• [Source records]:
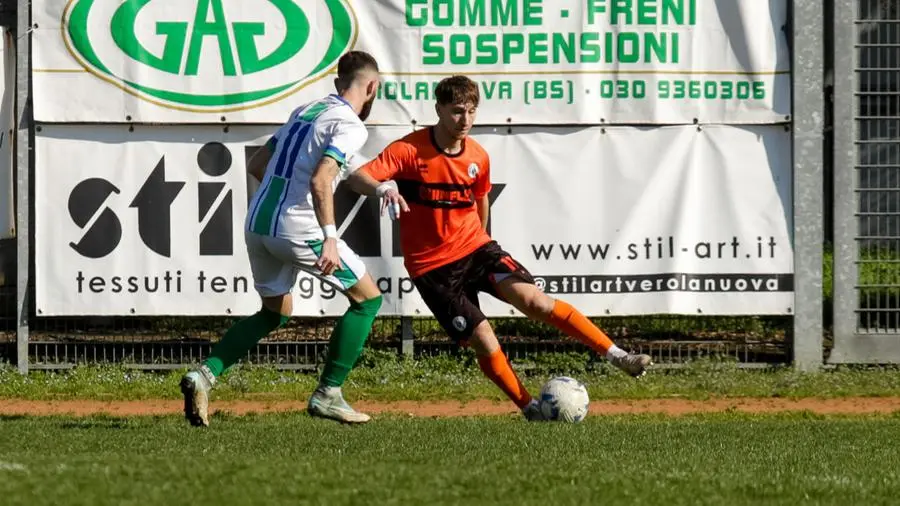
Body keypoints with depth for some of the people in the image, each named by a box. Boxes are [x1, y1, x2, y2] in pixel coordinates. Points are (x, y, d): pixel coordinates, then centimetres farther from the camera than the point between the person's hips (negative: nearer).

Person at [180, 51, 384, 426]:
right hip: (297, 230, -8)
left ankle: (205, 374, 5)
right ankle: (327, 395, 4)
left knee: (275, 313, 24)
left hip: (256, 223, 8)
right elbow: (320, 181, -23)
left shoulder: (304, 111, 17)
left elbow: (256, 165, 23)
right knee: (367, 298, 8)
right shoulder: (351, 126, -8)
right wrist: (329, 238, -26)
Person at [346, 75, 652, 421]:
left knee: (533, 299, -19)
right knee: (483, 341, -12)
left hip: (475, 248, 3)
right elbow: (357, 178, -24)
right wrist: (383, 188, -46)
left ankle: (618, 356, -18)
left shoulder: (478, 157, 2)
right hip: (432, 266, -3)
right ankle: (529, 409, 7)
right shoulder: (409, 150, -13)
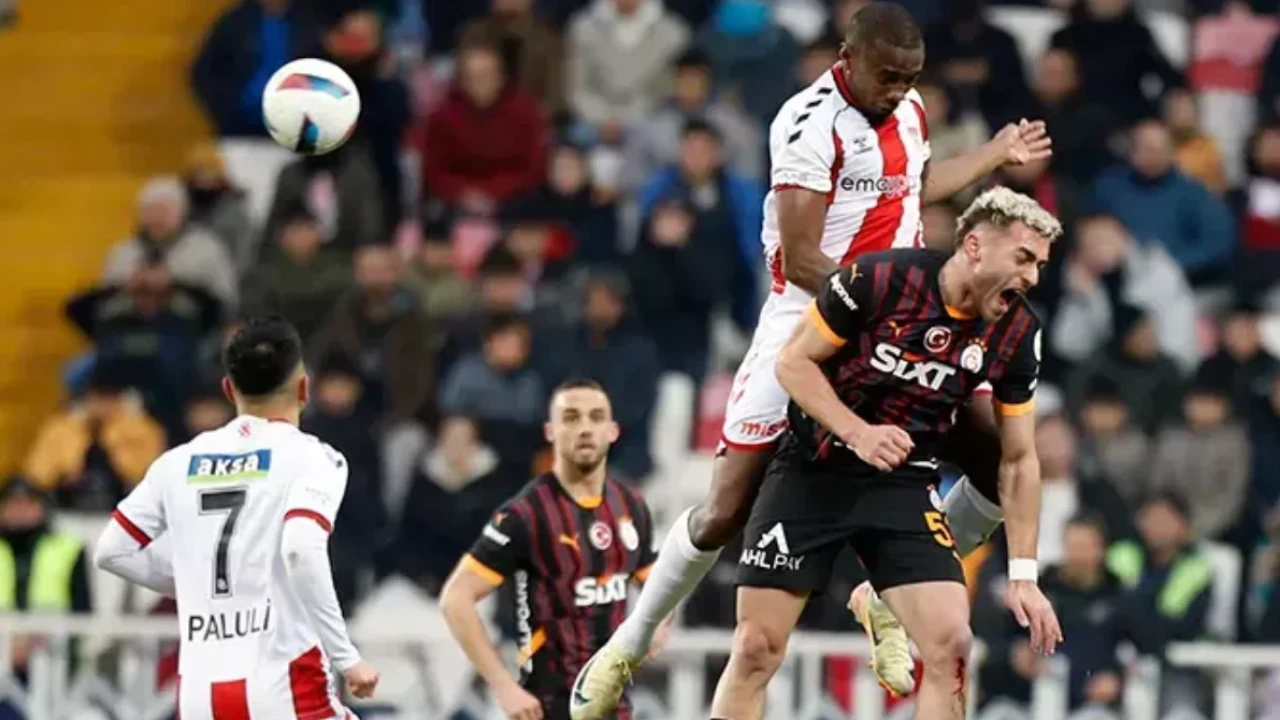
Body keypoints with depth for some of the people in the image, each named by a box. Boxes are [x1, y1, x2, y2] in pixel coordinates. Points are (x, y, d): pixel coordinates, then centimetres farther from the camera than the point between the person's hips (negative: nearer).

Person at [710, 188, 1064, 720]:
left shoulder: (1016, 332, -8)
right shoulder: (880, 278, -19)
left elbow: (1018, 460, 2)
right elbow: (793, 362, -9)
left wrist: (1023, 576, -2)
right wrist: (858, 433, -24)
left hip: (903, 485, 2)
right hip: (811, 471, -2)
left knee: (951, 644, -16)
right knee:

• [Task instructions]:
An exact repeat of all the data is required, pictures excluded.

• [Answer space]:
Body keypoints with depth for some of the people in the image, each named by a box. Boxes are [x1, y1, x2, y2] in pixel coordinates. Points are (x, y, d): pixel coordinates, then centimetres farther from the camera than the point between the person's hips (negative: nearer).

Person at [180, 51, 384, 426]:
right hip: (297, 230, -8)
left ankle: (205, 374, 5)
right ankle: (327, 395, 4)
left knee: (275, 313, 24)
left hip: (256, 223, 8)
right elbow: (320, 181, -23)
left shoulder: (304, 111, 17)
left elbow: (256, 165, 23)
right knee: (367, 298, 8)
right shoulder: (351, 126, -8)
right wrist: (329, 238, -26)
Person at [346, 75, 652, 421]:
left knee: (533, 299, -19)
right knee: (483, 341, -12)
left hip: (475, 248, 3)
right elbow: (357, 178, -24)
right wrist: (383, 188, -46)
left ankle: (618, 356, -18)
left shoulder: (478, 157, 2)
right hip: (432, 266, -3)
right ankle: (529, 409, 7)
right shoulder: (409, 150, -13)
Body keypoints with depth for some of the people in the image, each named by a box. Boxes are [x1, y1, x2, y2] in pixel coordinates. Points are (x, y, d): pixel coordinates, then centimetres farther from the camera than the point between the person's hips (negative: nearer).

Person at [710, 188, 1064, 720]:
left shoulder: (1016, 332, -8)
right shoulder: (880, 278, -19)
left elbow: (1018, 460, 2)
right elbow: (793, 362, -9)
left wrist: (1023, 576, -2)
right wrist: (858, 433, -24)
left hip: (903, 485, 2)
right hip: (811, 471, -2)
left knee: (951, 644, -16)
right knee:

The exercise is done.